Rewrite every one of the records below with the word "city" changed to "town" and nothing else altered. Leave out the pictures.

- _Dataset rows_:
start

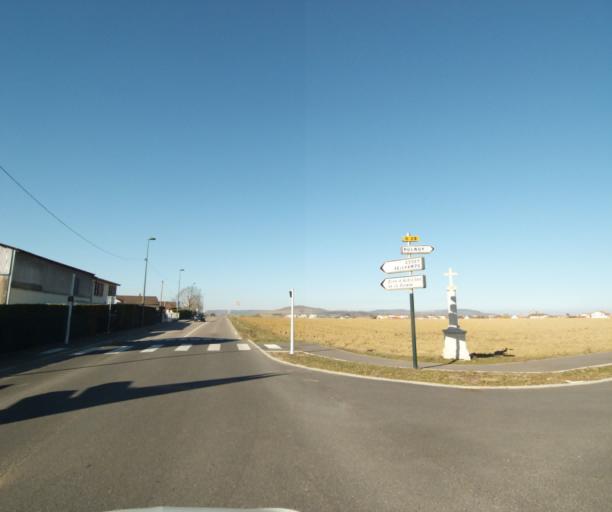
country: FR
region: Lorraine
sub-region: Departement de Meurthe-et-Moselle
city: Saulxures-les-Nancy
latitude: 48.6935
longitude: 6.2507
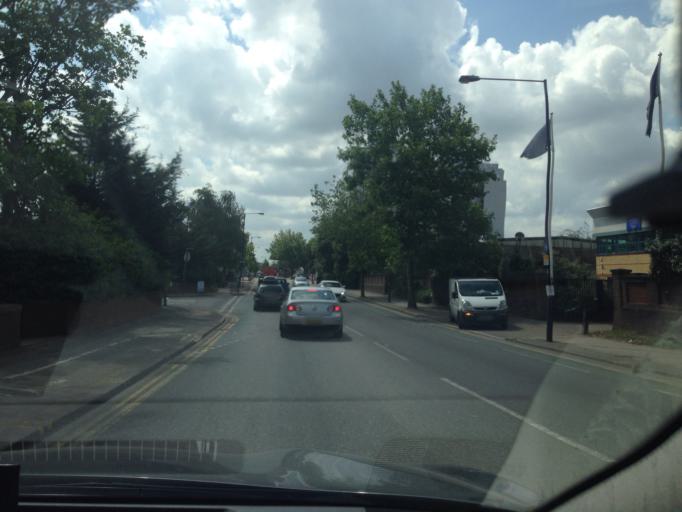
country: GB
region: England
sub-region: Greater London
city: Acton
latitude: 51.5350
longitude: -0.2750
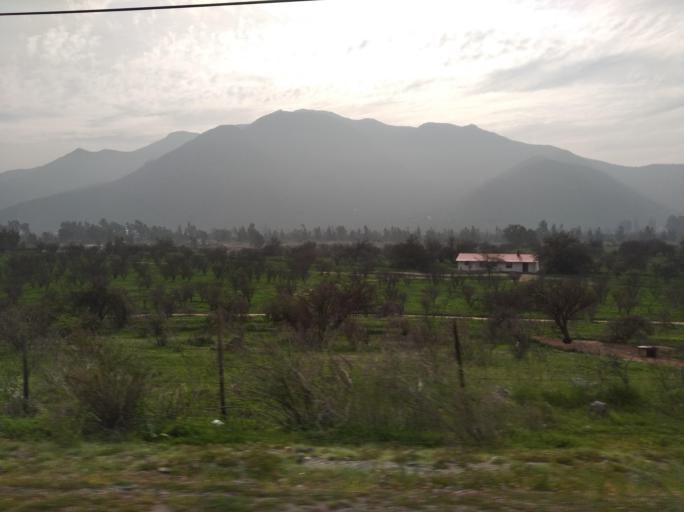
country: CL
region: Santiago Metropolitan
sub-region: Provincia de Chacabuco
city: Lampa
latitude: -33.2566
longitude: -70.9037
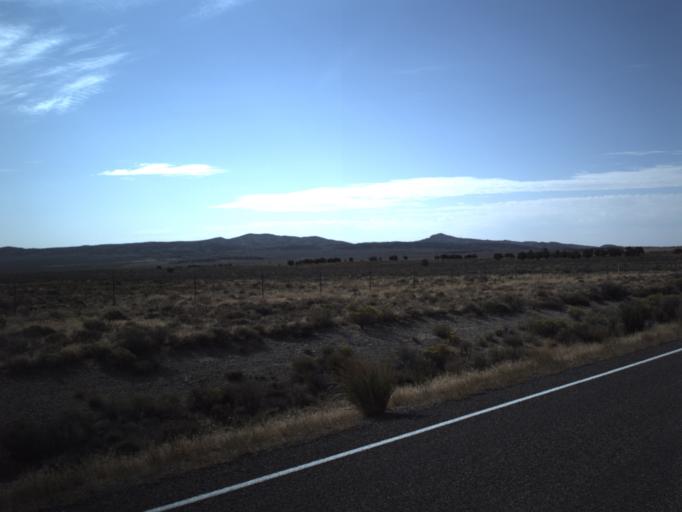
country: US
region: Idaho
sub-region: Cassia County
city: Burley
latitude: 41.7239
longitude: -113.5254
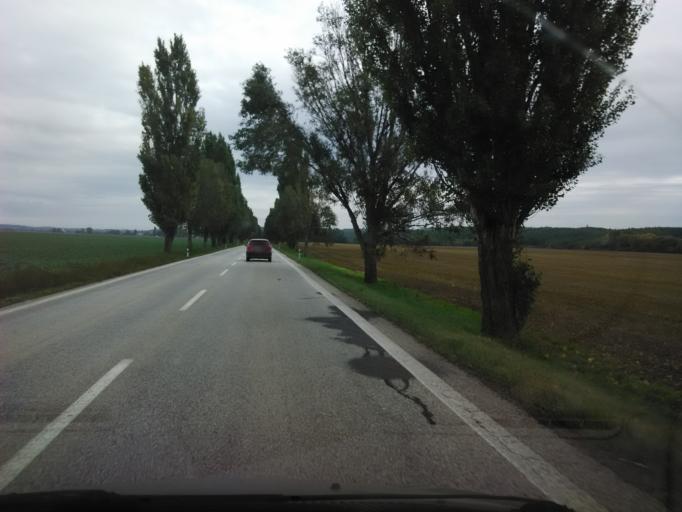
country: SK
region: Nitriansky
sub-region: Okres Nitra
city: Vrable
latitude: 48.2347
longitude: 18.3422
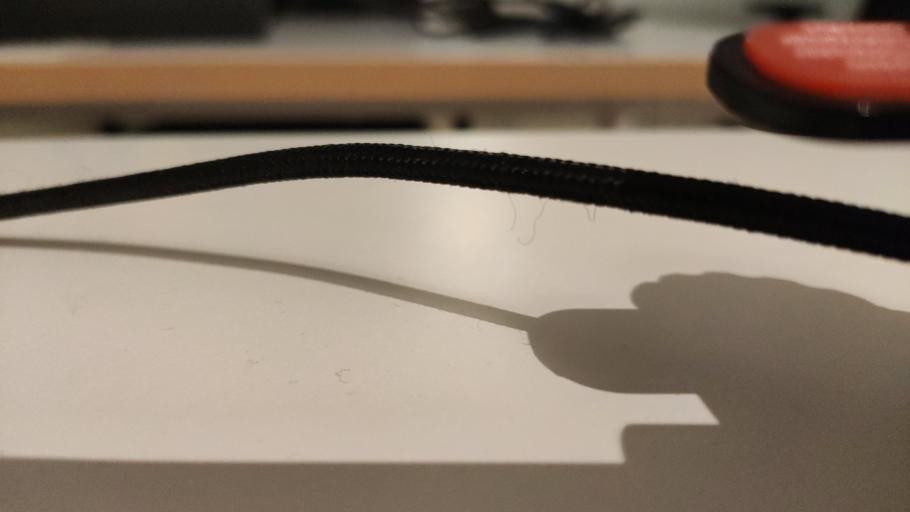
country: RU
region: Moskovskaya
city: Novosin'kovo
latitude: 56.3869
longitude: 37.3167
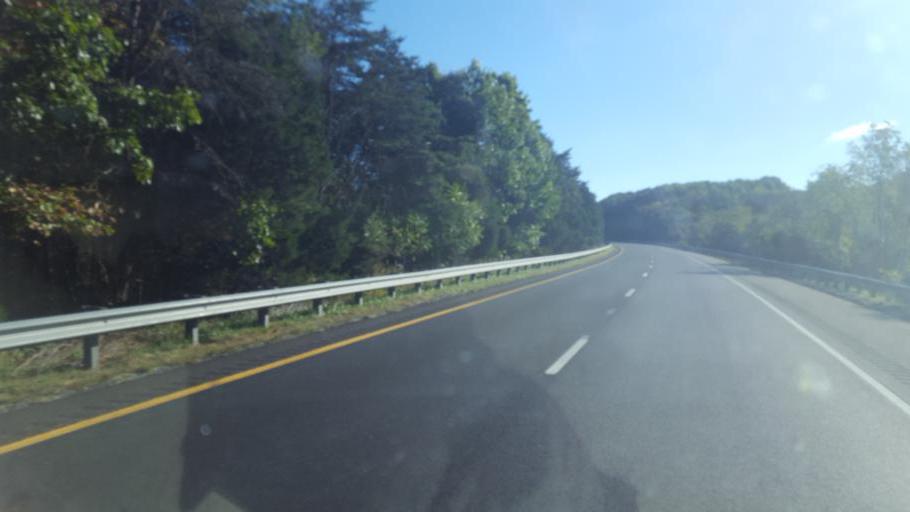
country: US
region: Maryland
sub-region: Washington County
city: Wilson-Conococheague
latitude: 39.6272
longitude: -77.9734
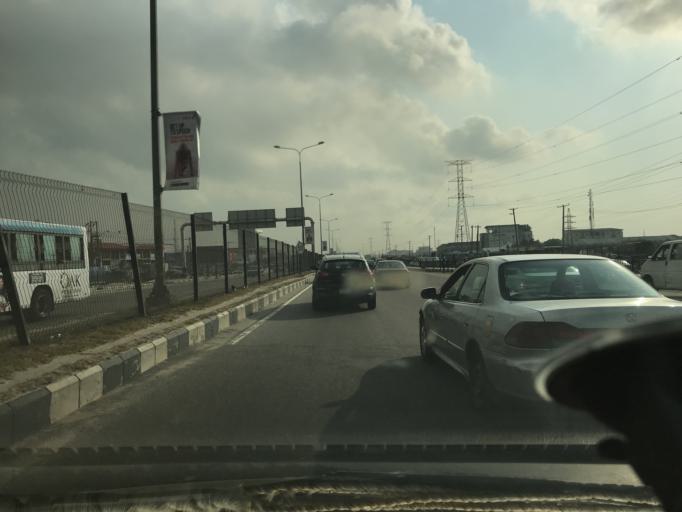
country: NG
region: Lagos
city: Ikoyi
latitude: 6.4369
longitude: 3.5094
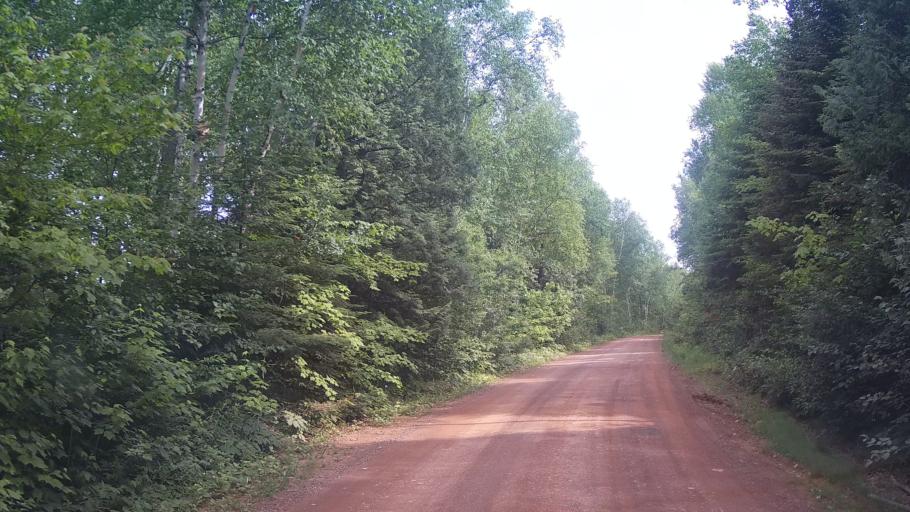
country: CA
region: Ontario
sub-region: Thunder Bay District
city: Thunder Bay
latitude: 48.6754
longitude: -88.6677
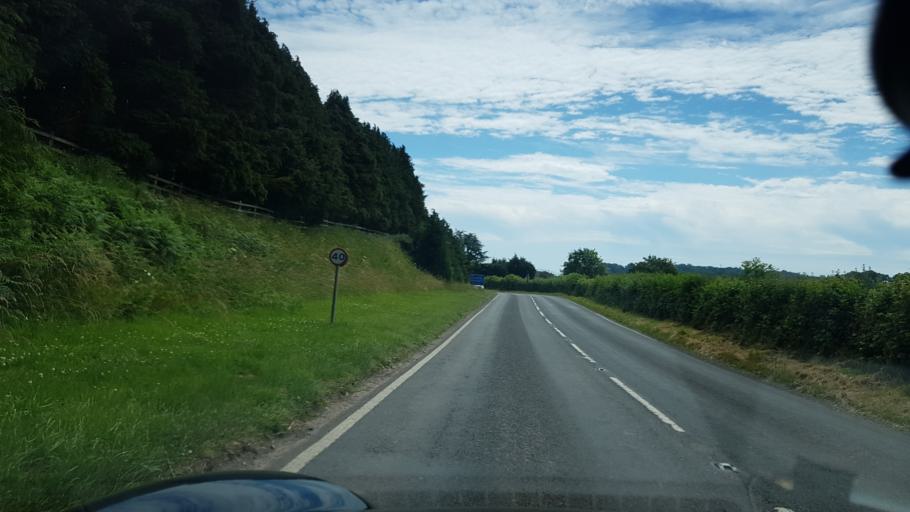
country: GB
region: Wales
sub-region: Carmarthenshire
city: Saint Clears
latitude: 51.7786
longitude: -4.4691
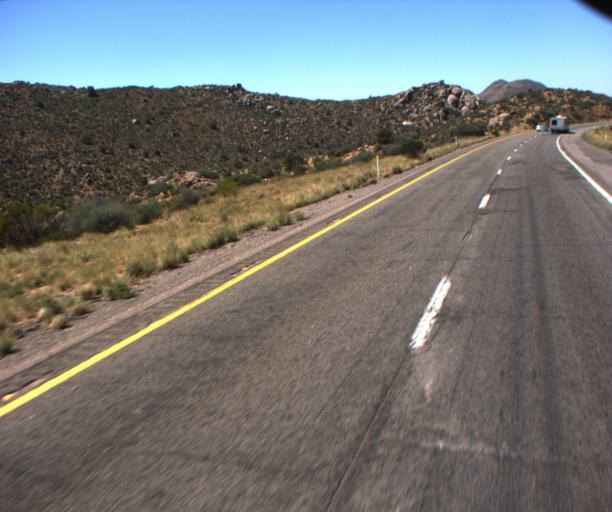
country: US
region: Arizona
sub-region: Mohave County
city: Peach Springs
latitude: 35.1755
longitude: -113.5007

end

- _Output of the task_:
country: FR
region: Lorraine
sub-region: Departement de Meurthe-et-Moselle
town: Saulxures-les-Nancy
latitude: 48.6935
longitude: 6.2507
country: GB
region: England
sub-region: Greater London
town: Acton
latitude: 51.5350
longitude: -0.2750
country: CL
region: Santiago Metropolitan
sub-region: Provincia de Chacabuco
town: Lampa
latitude: -33.2566
longitude: -70.9037
country: US
region: Idaho
sub-region: Cassia County
town: Burley
latitude: 41.7239
longitude: -113.5254
country: SK
region: Nitriansky
sub-region: Okres Nitra
town: Vrable
latitude: 48.2347
longitude: 18.3422
country: RU
region: Moskovskaya
town: Novosin'kovo
latitude: 56.3869
longitude: 37.3167
country: US
region: Maryland
sub-region: Washington County
town: Wilson-Conococheague
latitude: 39.6272
longitude: -77.9734
country: NG
region: Lagos
town: Ikoyi
latitude: 6.4369
longitude: 3.5094
country: CA
region: Ontario
sub-region: Thunder Bay District
town: Thunder Bay
latitude: 48.6754
longitude: -88.6677
country: GB
region: Wales
sub-region: Carmarthenshire
town: Saint Clears
latitude: 51.7786
longitude: -4.4691
country: US
region: Arizona
sub-region: Mohave County
town: Peach Springs
latitude: 35.1755
longitude: -113.5007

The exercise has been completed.